The icing on the cake came when President Xi Jinping declared in March 2021 that China will ‘aim to have CO2 emissions peak before 2030 and achieve carbon neutrality before 2060’, which came as a surprise to a lot of international actors.

I am cautious because China’s history with system-saving responses reminds me strongly of ‘one step forward, two steps back’. International diplomacy is integral to establishing China as the leading global power and President Xi has a history of tacitly implying Chinese readiness to take over that role. China’s flagship Belt and Road Initiative that is expected to connect China with the rest of Asia, Africa and Europe, will create much wanted infrastructure in emerging markets. Under the BRI, approximately 44% of the overall spending (which is estimated to go up to $1.2 trillion by 2027) is dedicated towards energy projects, and no prizes for guessing whether it will be clean(er) energy. At least, it hasn’t been clean in the past.

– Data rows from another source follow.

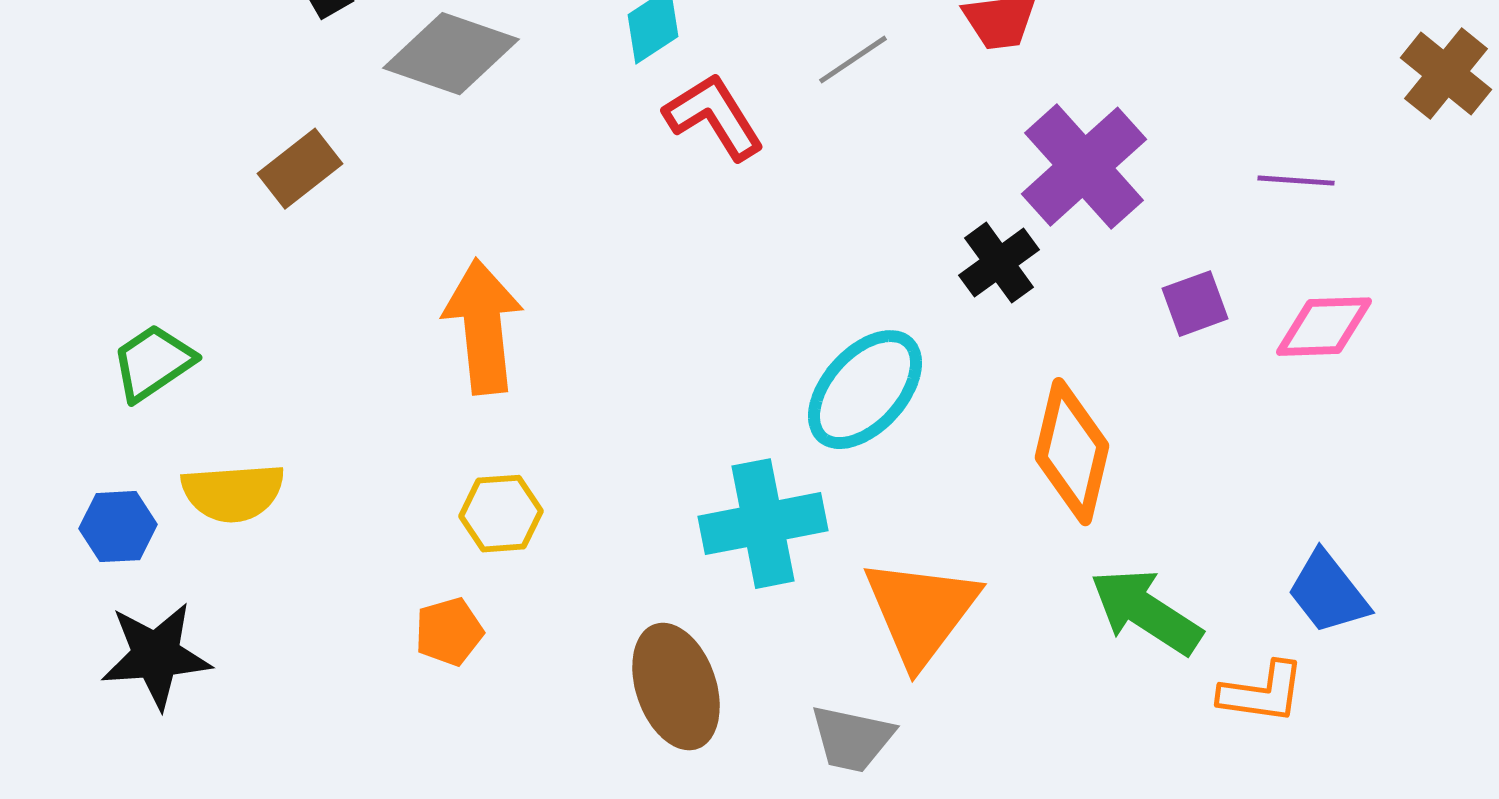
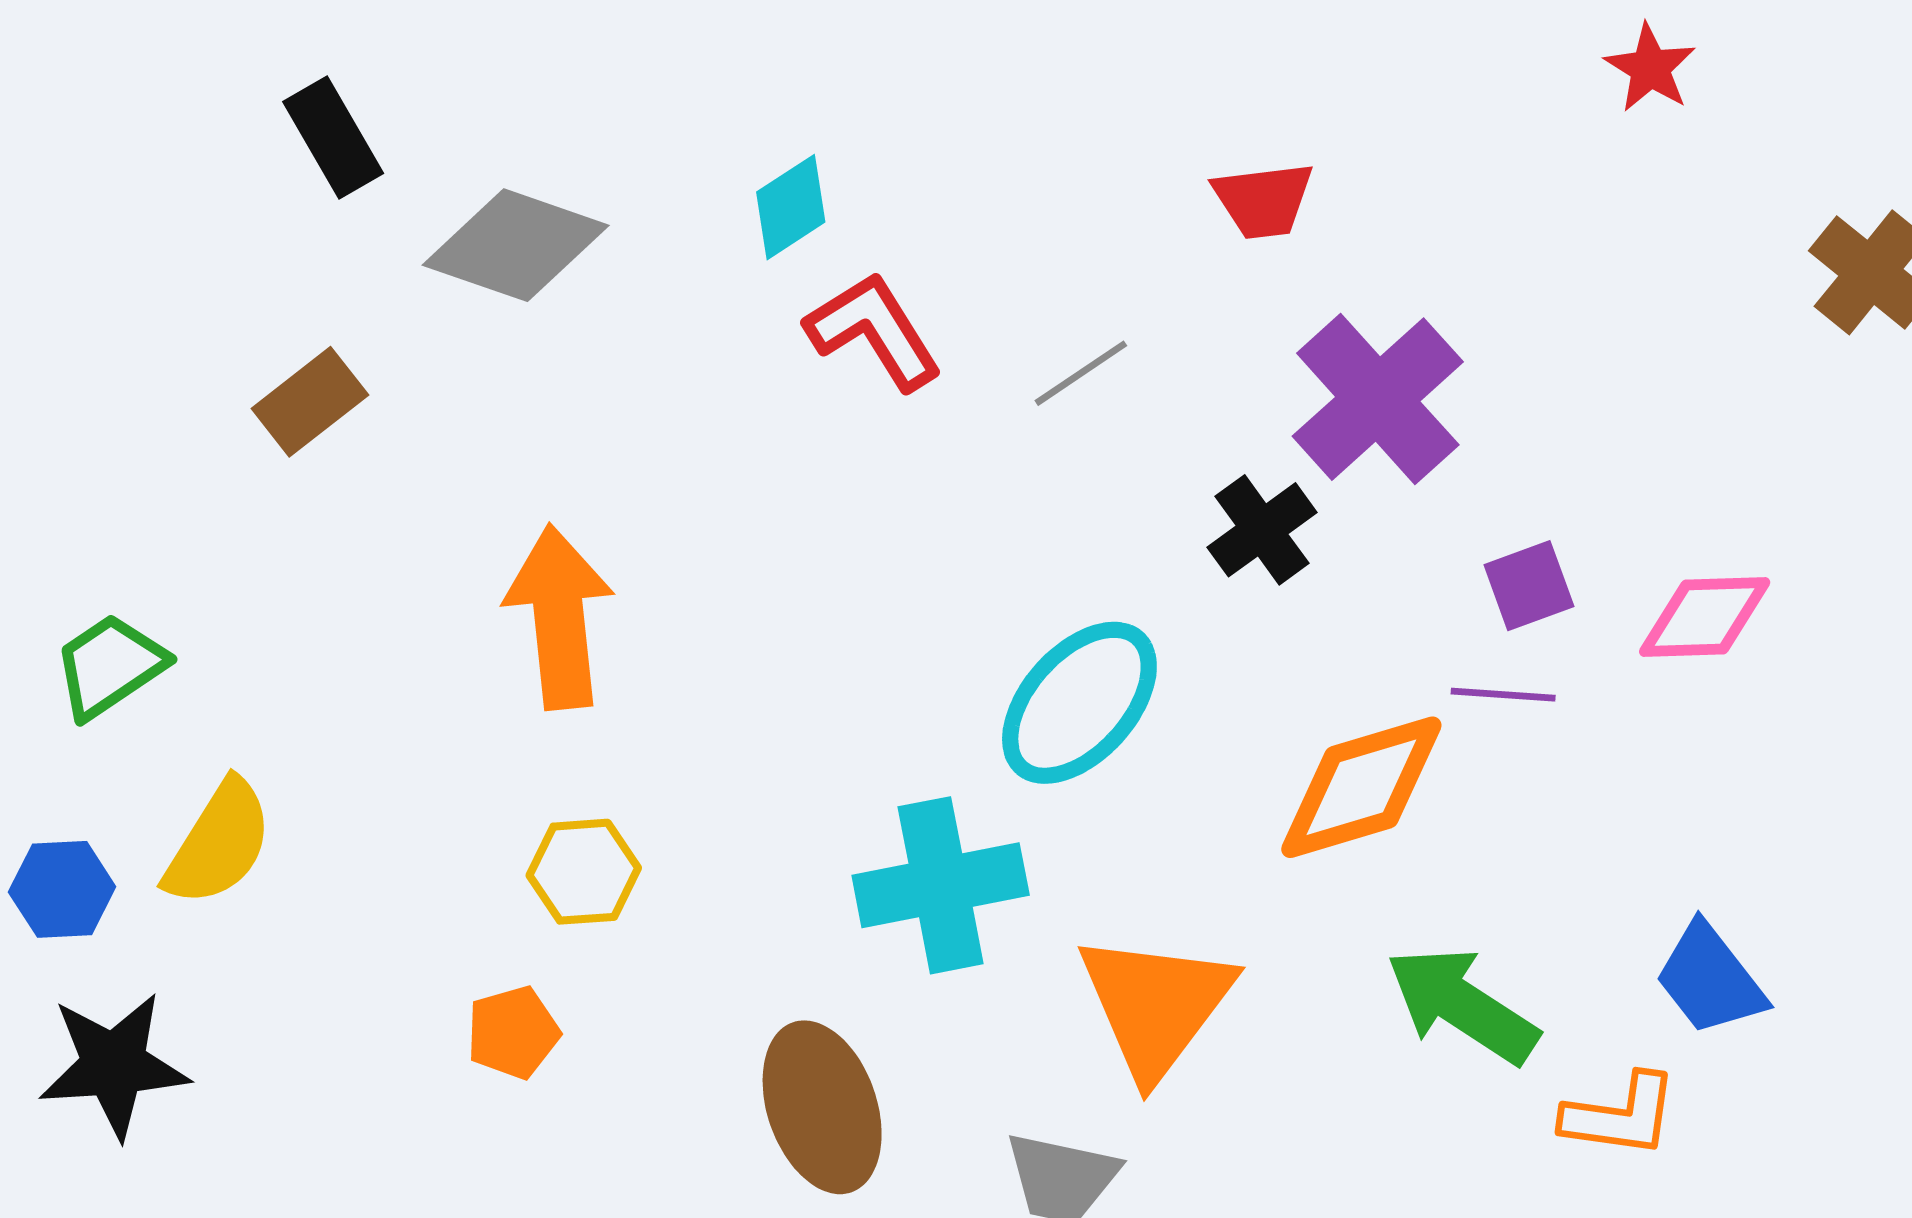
gray line: (853, 60) -> (1081, 373), moved
purple line: (1296, 181) -> (1503, 695), moved
orange diamond: (1072, 452) -> (1361, 787), turned 60
yellow semicircle: (233, 493) -> (219, 843), turned -54

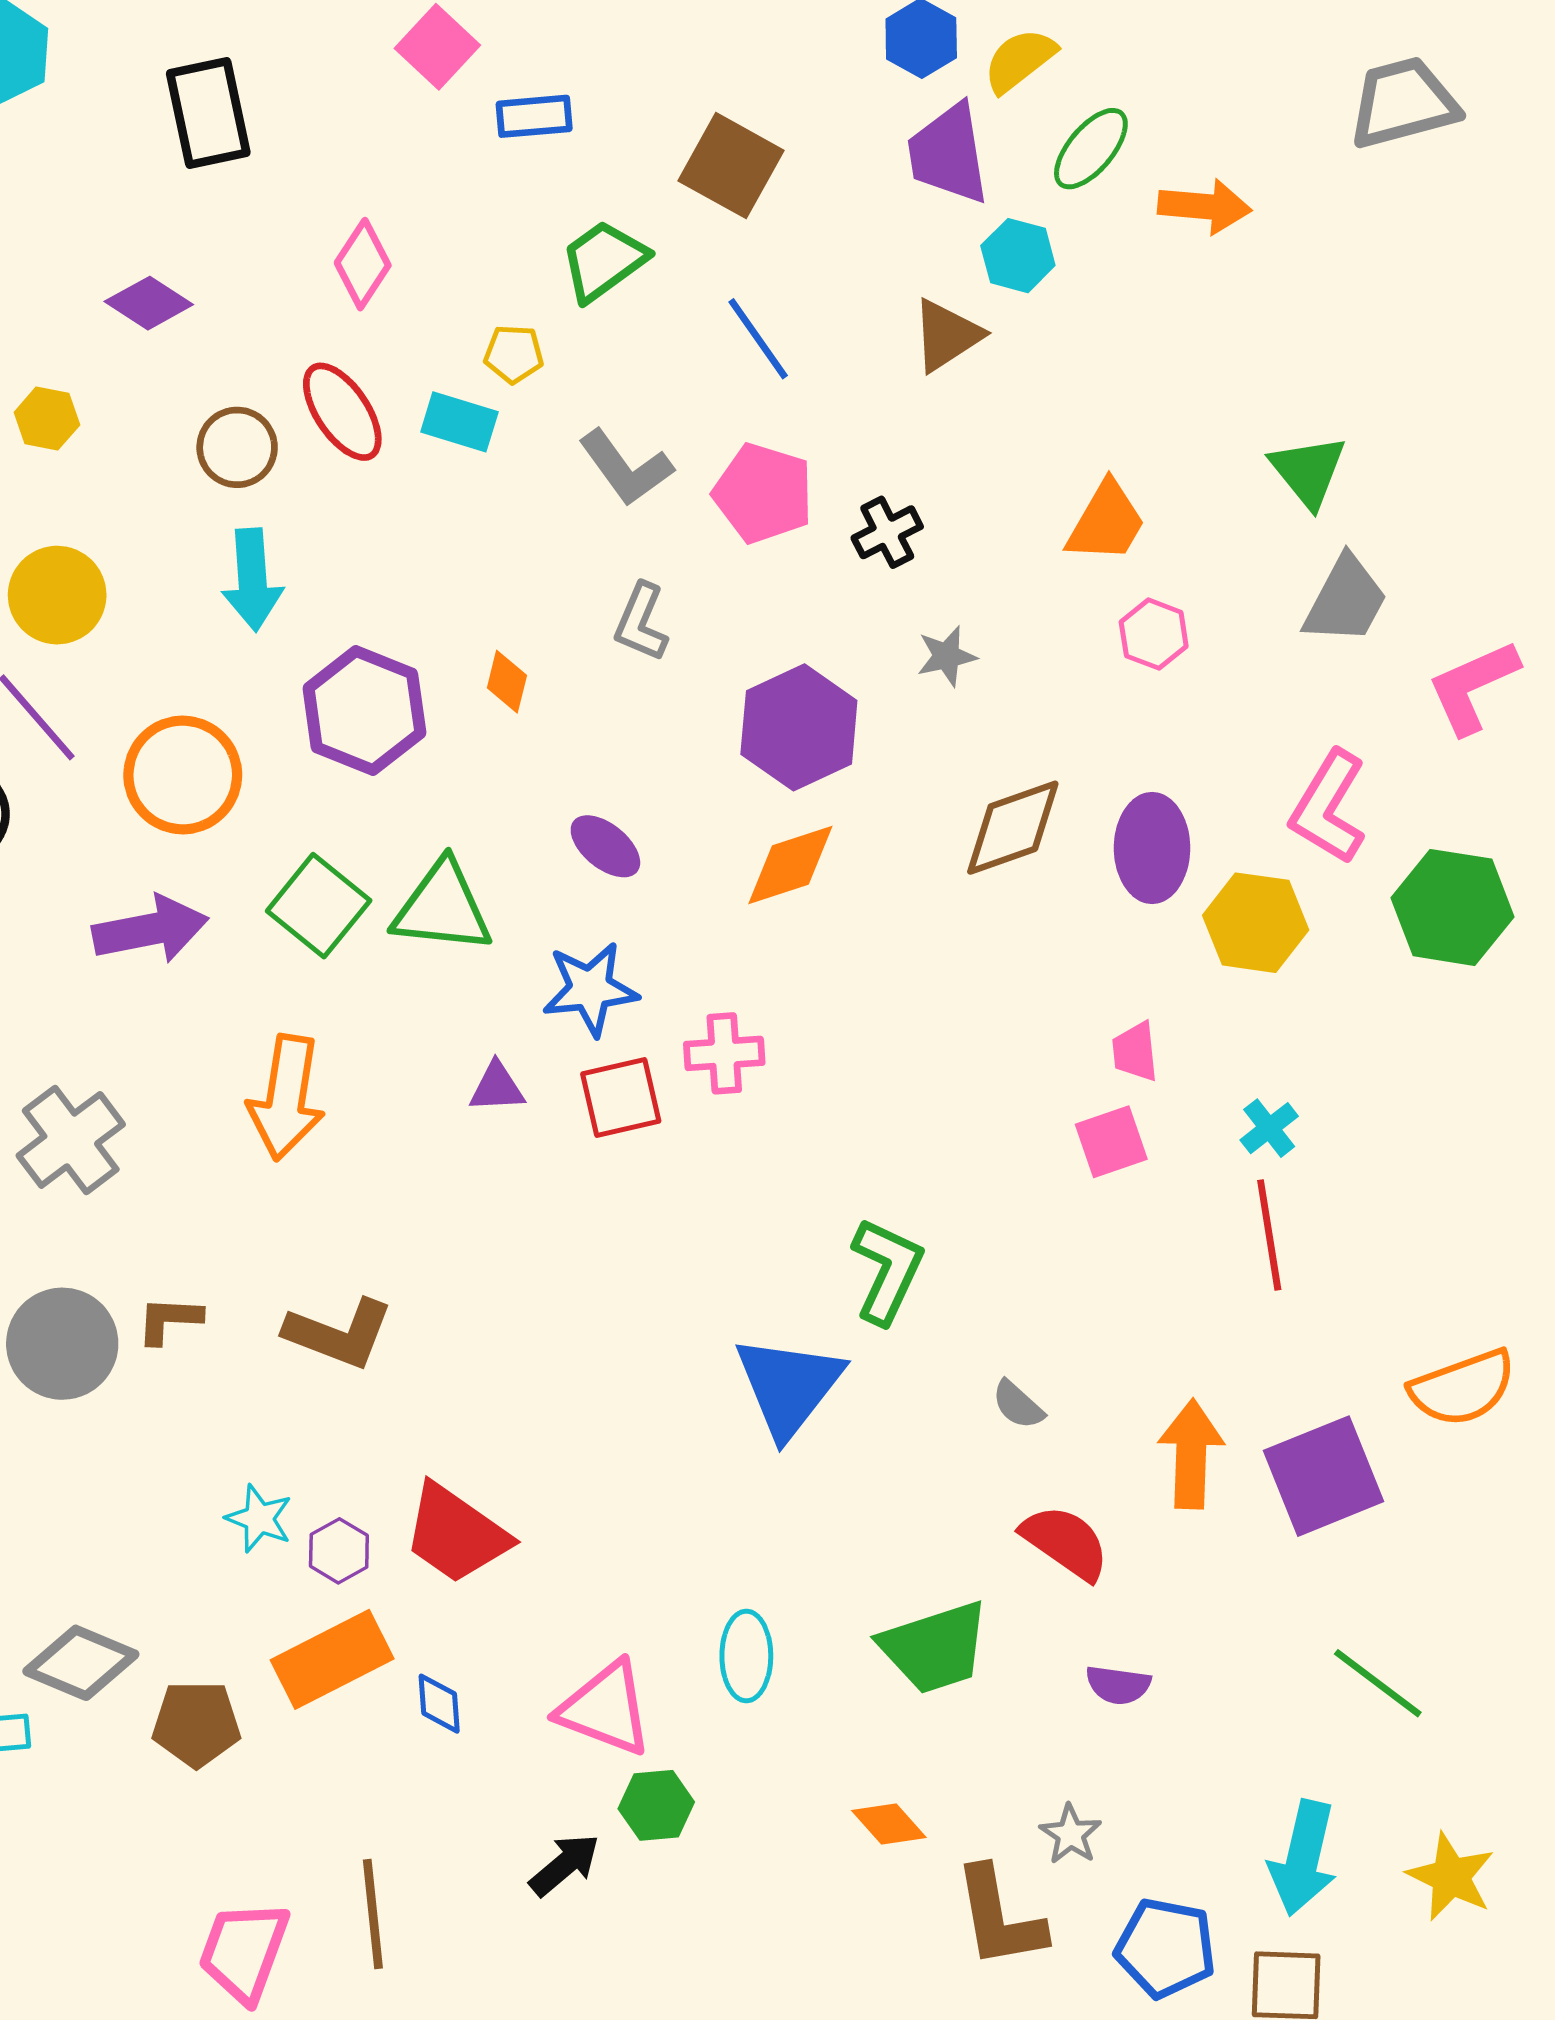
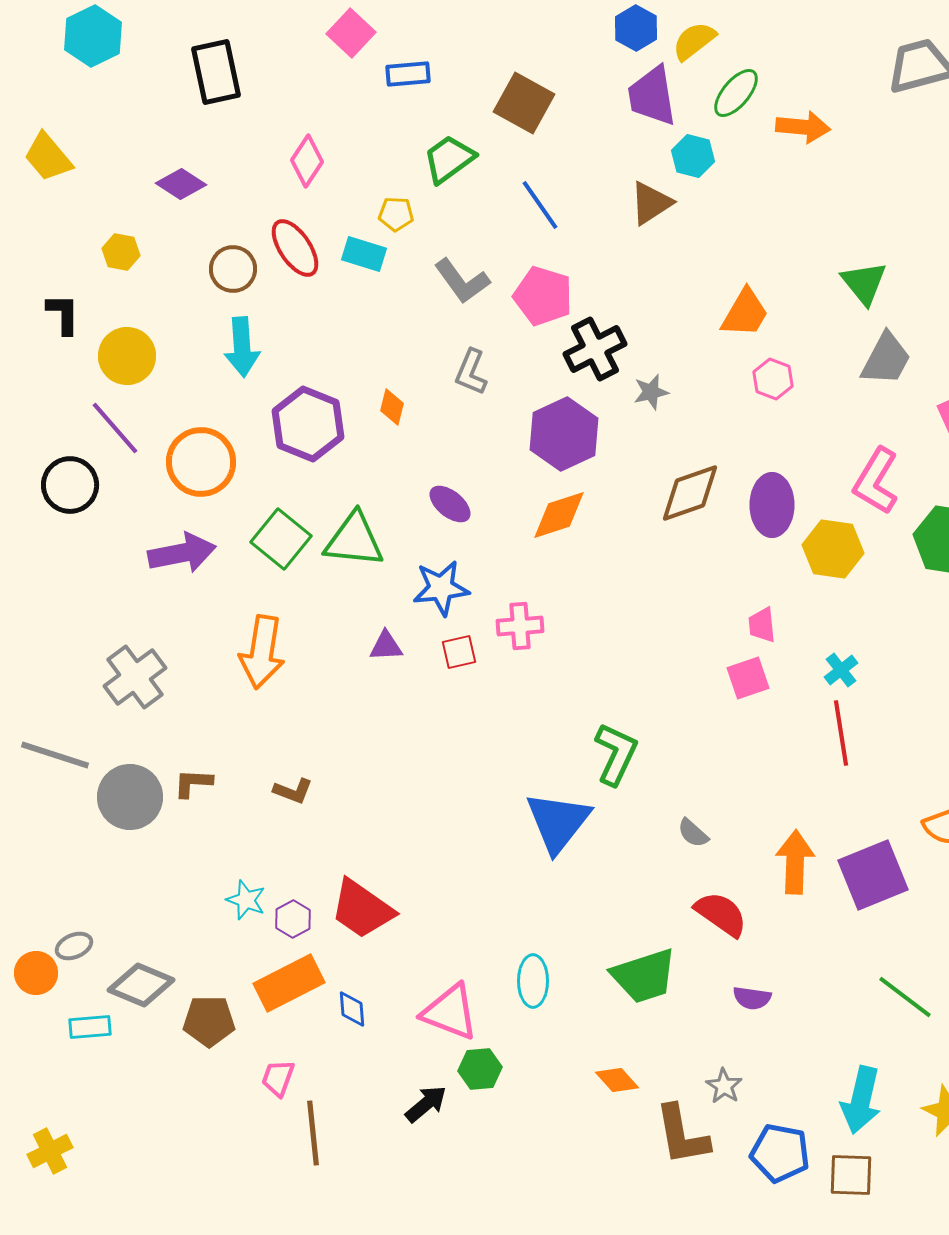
black cross: (887, 532) -> (595, 349), moved, size x1.5
red square: (621, 1098) -> (459, 652), size x0.7
brown L-shape: (339, 1333) -> (293, 791), size x0.6
pink trapezoid: (244, 1951) -> (278, 1078), moved, size x0.6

That is not to say it will continue to be the case going forward. As recent as February 2021, China in no uncertain terms communicated that it will not fund coal mines and polluting power plants anymore. Anymore.

In a letter seen by the Financial Times, China’s embassy to Bangladesh informed the local Ministry of Finance that “the Chinese side shall no longer consider projects with high pollution and high energy consumption, such as coal mining [and] coal-fired power stations”.

China turns its back on Bangladesh BRI Coal Projects, Financial Times

What is encouraging and frustrating about a low-carbon future in this world is that it is down to the seriousness of a few nations to follow through on their commitments. China’s geopolitical ambition, resources, and internal preparedness, leave it best placed to take over as a global climate leader.

Being a global leader comes with responsibilities that far exceed domestic carbon neutrality. All we can do is wait and watch, at a time when I am not certain how long the world can afford to wait.

I must however admit that a prototype national carbon market is a good place to start when you are the largest emitter of greenhouse gases.